Hipster è oramai un termine sulla bocca di chiunque durante gli ultimi anni, in realtà risale agli anni 40. Nato negli Stati Uniti il termine descriveva gli appassionati di bebop e hot jazz, che desideravano distinguersi dai fan dello swing, che alla fine degli anni quaranta cominciava a essere considerato fuori moda ed era stato svilito da musicisti commerciali. Solitamente gli Hipster erano ragazzi bianchi della classe media, che emulavano lo stile di vita dei jazzisti afroamericani.
Nel secondo dopoguerra questa sottocultura si ampliò velocemente: nel 1977 Frank Tirro, nel suo libro “Jazz: A History”, li definì in tal modo: « Per l’Hipster, Charlie Parker (celebre sassofonista anni 50 n.d.r.) era il modello di riferimento. È amorale, anarchico, gentile e civilizzato al punto da essere decadente. Si trova sempre dieci passi avanti rispetto agli altri grazie alla sua coscienza. Conosce l’ipocrisia della burocrazia e l’odio implicito nelle religioni, quindi che valori gli restano a parte attraversare l’esistenza evitando il dolore, controllando le emozioni e mostrandosi cool? Egli cerca qualcosa che trascenda tutte queste sciocchezze e la trova nel jazz. »
Ma torniamo ai giorni nostri, anno 2014, chi è un Hipster oggi? Bella domanda.
Gli Hipster ora ascoltano sempre Jazz? No, cioè qualcuno si, ma adesso gli Hipster (o almeno chi sembra tale), rispettano una sola regola: No Mainstream.

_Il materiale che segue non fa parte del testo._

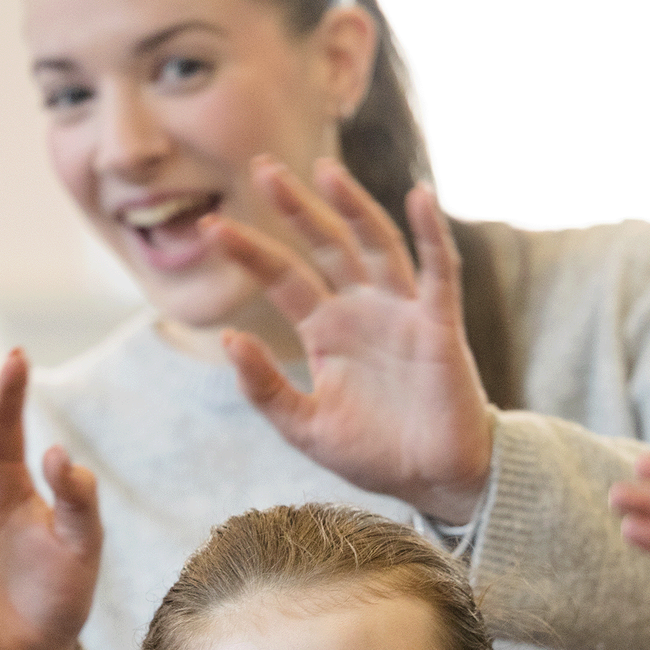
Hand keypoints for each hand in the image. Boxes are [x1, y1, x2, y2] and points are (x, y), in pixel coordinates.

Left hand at [207, 158, 493, 523]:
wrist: (433, 481)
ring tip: (326, 171)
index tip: (210, 227)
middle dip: (295, 207)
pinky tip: (419, 196)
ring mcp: (400, 311)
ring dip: (353, 207)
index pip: (282, 277)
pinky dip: (431, 233)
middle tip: (263, 167)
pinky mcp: (438, 324)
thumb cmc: (372, 453)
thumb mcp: (304, 427)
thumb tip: (230, 338)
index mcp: (326, 330)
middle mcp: (361, 309)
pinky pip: (437, 270)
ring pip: (375, 244)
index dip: (249, 251)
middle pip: (324, 245)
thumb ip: (265, 387)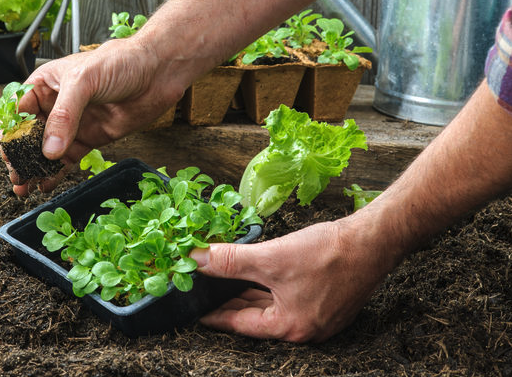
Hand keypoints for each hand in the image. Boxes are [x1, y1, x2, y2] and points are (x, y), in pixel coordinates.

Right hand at [8, 37, 187, 195]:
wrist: (158, 71)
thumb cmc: (120, 62)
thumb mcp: (84, 81)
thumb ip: (64, 115)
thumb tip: (49, 149)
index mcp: (46, 84)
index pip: (18, 111)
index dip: (10, 133)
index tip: (8, 153)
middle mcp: (56, 105)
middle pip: (29, 135)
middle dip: (20, 156)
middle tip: (16, 176)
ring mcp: (73, 124)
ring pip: (47, 151)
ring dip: (35, 169)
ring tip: (24, 186)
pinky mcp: (90, 138)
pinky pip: (68, 159)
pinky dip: (56, 173)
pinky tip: (46, 185)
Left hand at [190, 215, 396, 341]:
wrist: (374, 240)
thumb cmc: (328, 254)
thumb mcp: (271, 258)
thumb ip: (230, 261)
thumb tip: (197, 260)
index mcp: (290, 327)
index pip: (240, 324)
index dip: (215, 314)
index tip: (195, 310)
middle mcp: (305, 329)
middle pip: (256, 317)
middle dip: (230, 303)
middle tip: (205, 292)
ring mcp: (318, 317)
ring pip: (272, 307)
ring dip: (249, 294)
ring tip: (224, 283)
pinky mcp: (327, 302)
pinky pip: (288, 299)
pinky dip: (269, 288)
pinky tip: (257, 275)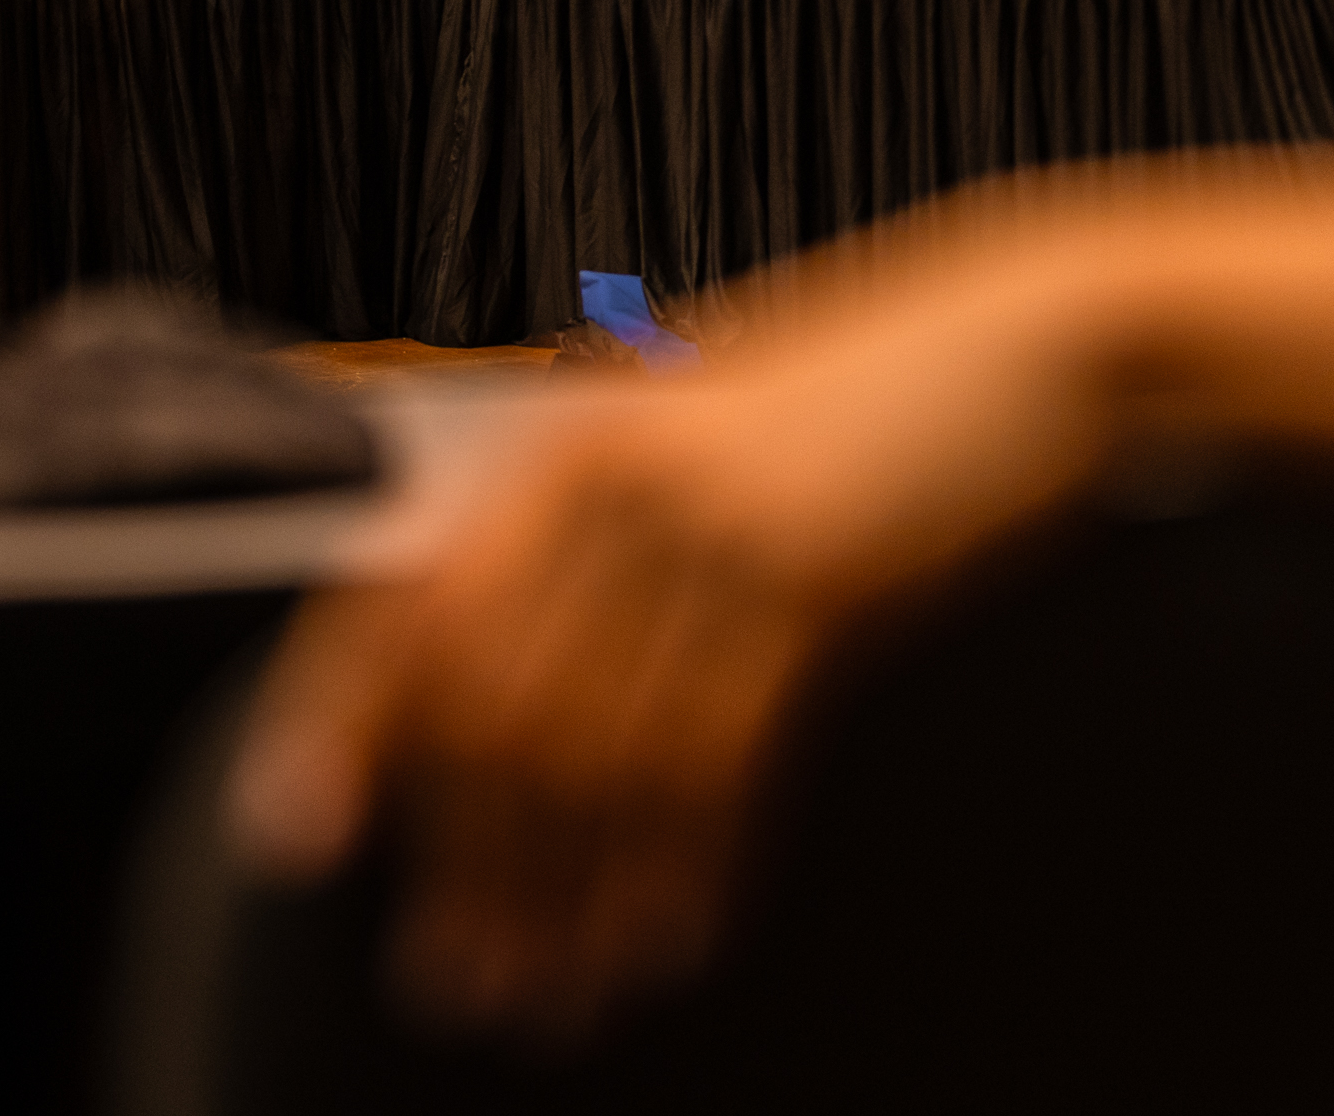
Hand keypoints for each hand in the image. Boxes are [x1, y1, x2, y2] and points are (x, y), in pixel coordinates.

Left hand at [230, 296, 1106, 1033]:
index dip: (331, 726)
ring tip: (564, 995)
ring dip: (572, 897)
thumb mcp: (714, 441)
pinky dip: (687, 867)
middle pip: (487, 707)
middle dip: (464, 867)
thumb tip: (506, 697)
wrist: (1035, 339)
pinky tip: (675, 935)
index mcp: (567, 443)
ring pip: (596, 753)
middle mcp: (611, 479)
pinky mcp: (809, 575)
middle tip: (459, 983)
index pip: (404, 597)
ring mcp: (710, 522)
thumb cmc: (878, 399)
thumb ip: (608, 535)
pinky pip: (718, 756)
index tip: (298, 843)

Le Major sono il male, l’indie è il bene; l’indie in ogni sua forma, che sia rock o elettronica, è importante che si rispetti la regola del “Do It Yourself”, se sei un gruppo “indie” e dopo un paio di album ti vendi alle Major, perdi il titolo e qualsiasi forma di rispetto.

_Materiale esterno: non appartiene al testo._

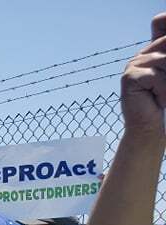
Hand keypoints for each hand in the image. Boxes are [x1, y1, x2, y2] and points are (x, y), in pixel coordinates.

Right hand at [121, 14, 165, 136]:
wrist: (149, 126)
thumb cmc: (164, 100)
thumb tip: (162, 35)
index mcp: (154, 49)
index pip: (164, 30)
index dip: (165, 39)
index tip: (161, 72)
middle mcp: (143, 53)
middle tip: (164, 88)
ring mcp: (134, 64)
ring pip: (165, 61)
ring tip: (162, 96)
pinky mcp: (129, 76)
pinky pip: (156, 76)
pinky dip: (162, 91)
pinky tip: (155, 101)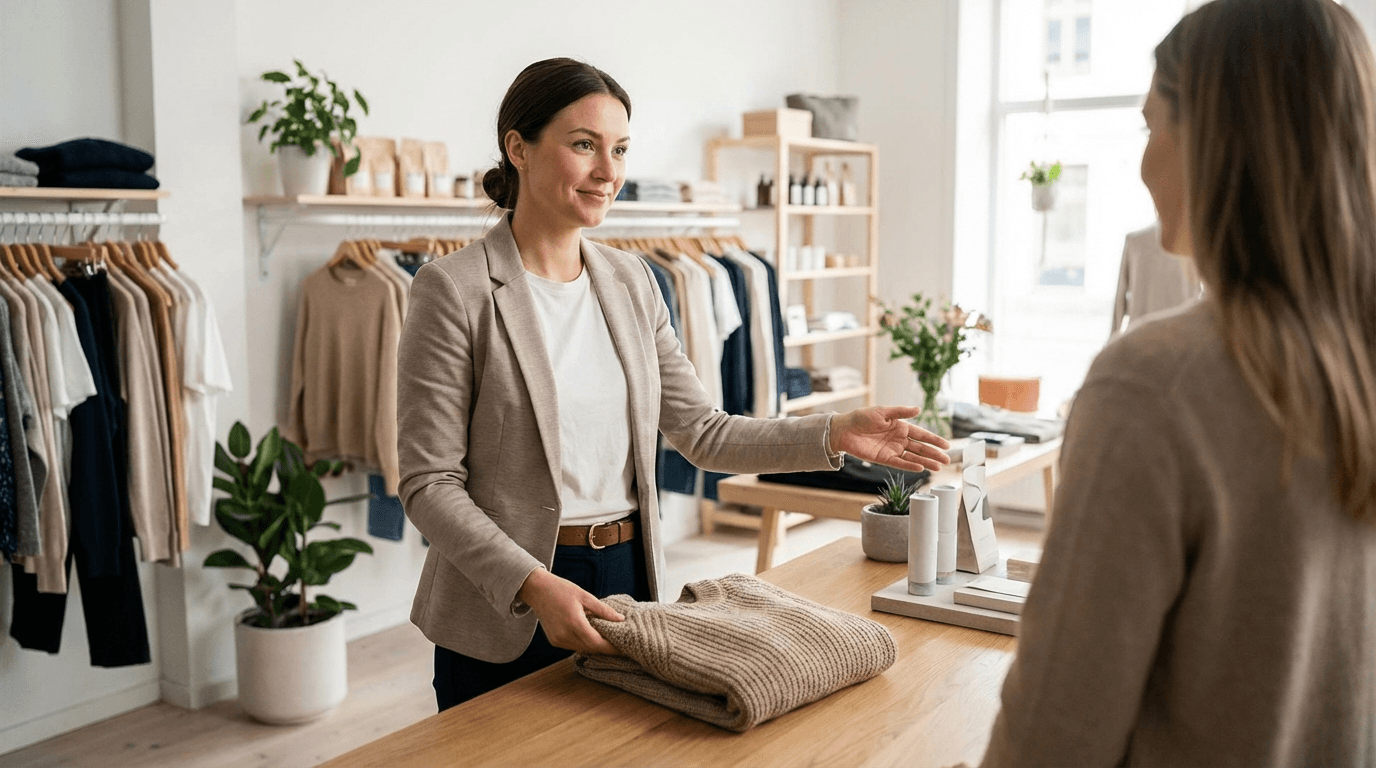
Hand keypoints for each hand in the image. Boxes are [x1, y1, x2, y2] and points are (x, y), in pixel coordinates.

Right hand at [516, 568, 623, 655]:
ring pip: (582, 649)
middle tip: (621, 645)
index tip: (625, 649)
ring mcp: (558, 640)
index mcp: (574, 623)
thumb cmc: (561, 589)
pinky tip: (592, 636)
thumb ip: (603, 610)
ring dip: (595, 646)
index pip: (597, 643)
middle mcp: (565, 635)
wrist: (537, 590)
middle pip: (591, 648)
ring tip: (609, 640)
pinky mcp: (554, 641)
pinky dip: (584, 643)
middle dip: (606, 648)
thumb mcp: (585, 596)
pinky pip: (573, 646)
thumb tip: (620, 619)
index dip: (612, 649)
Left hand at [830, 406, 950, 471]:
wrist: (844, 430)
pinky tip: (920, 468)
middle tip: (947, 460)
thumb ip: (901, 412)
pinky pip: (899, 463)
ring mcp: (892, 450)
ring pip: (913, 457)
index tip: (946, 445)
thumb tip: (918, 409)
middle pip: (920, 448)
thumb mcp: (882, 412)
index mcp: (901, 427)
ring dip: (926, 462)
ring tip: (939, 468)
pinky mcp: (884, 458)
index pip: (921, 434)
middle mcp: (899, 439)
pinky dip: (910, 465)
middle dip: (934, 454)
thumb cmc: (862, 418)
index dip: (934, 440)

La musica è la loro forma artistica preferita, ma di certo non disdegnano la cultura, il cinema, i libri e l’arte.
Solitamente si cerca di farsi piacere ciò che non piace alla massa, ma solo ai tuoi simili; per molti il regista di riferimento è Wes Anderson, come scrittore invece David Forster Wallace; una volta che questi stanno diventando “Pop” si preferisce guardare oltre.
Non si può pensare di descrivere un Hipster senza parlare del suo abbigliamento e di qualsiasi accessorio che lo contraddistingue. Non posso far a meno, quindi, che dirvi almeno i fondamentali: Jeans stretti a livello caviglia (con o senza risvolta), camicie di flanella o cardigan sopra la maglietta, converse, mocassini, keds, l’importante è che siano scarpe vintage o finte tali, occhiali con montatura spessa (da sole o da vista), biciclette a scatto fisso, baffi e qualsiasi accessorio Apple.
Ecco la Apple è forse la cosa più Mainstream che esista, ma l’hipster dei nostri tempi è schiavo di ogni cosa sia social, ed è quindi schiavo anche della Apple.
Insomma , questi sono gli Hipster. Eh no, avevo scritto “bella domanda”: io credo che il termine abbia assunto una valenza che sconfina la definizione oggettiva e finisce in quella personale.
Ognuno dà a questo termine un proprio significato, dettato dalle sue idee socio-culturali, dalle sue esperienze e dalle sue esigenze (il mio, più o meno, è quello che ho appena descritto).
Credo che in questo momento la cosa giusta da dire sia: “dimmi la tua definizione di Hipster e ti dirò chi sei”.
Questa apparente impossibilità di trovare una definizione univoca è data in particolare dalla regola numero uno dell’hipster-game, ovvero che sono sempre “gli altri”, mai noi, ad essere hipster. Per alcuni, essere definiti tali è una vera e propria offesa, altri invece vi diranno che non se la prendono, ma nessuno vi dirà mai che è fiero di esserlo. E questo, credo, per il semplice fatto che non si può essere fieri di qualcosa che non si riesce ad identificare, qualcosa che è impossibile conoscere veramente, mentre disprezzarla è quasi naturale.
Questa è comunque tutta filosofia, la cosa da notare è che questa non-sottocultura sta spopolando fra i giovani perché alla fine gli Hipster si disprezzano, però un po’ si invidiano, sono acculturati, ascoltano buona musica, vanno alle serate giuste e si vestono meglio di “te”.